Microsoft’s computer vision AI beats humans at captioning images

In its efforts to improve the quality of life for the visually impaired by using AI systems, Microsoft has made an AI capable of automatically captioning images in a way that outperforms humans. This kind of technology may one day be used to automatically caption images shared online so that those dependent on computer vision can know what is being displayed.

Computer vision plays an important role in modern systems by giving machines the capability to view, interpret and comprehend what they see.

In many autonomous vehicles, the concept of computer vision is a key one and has spread to other industries like rapid sorting and organization of images and medical imaging.

Advanced outcomes

In a newly published study, the Microsoft Researchers detailed how they developed the AI systems, which generates high-quality captioning. They call it Visual Vocabulary (VIVO). It is a pre-training model that learns visual vocabulary using a dataset of paired image-tag data.

The findings show that AI can generate new state-of-the-art outcomes that exceeded what humans could come up with.
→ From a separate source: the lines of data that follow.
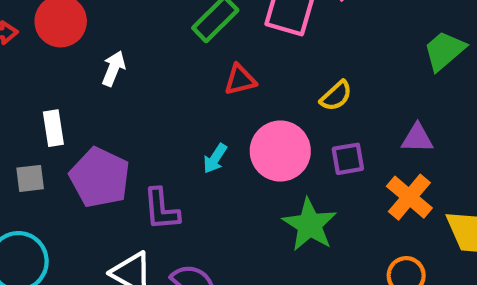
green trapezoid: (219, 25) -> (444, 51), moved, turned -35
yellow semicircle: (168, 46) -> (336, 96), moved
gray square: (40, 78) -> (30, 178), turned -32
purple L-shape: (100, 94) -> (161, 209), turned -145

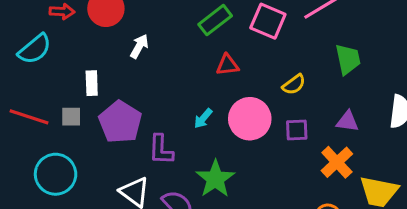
green trapezoid: (444, 51) -> (348, 59), moved, turned 112
green star: (310, 225) -> (215, 179), moved

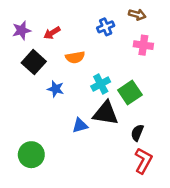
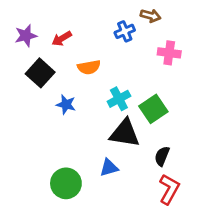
brown arrow: (137, 15) -> (151, 16), moved
blue triangle: (80, 125) -> (109, 168), moved
green circle: (31, 155) -> (66, 183), moved

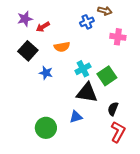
purple star: (26, 36) -> (25, 19), moved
Microsoft notes that the alternative text captions for images are not available on social media or websites. This technology could be the inclusivity tool we have been looking for.

Ongoing work

The company previously introduced products with computer vision as the driving technology, specifically for the blind. They called it Seeing AI. The setup involves a camera app that audibly describes the physical objects around, reads printed text or currency and recognizes colours or other common items.

The Seeing AI app can read image captions. However, they tend not to be included in many places.

The inclusion of these captions could be done automatically using AI that can see and, in a real-time, report what it is looking at.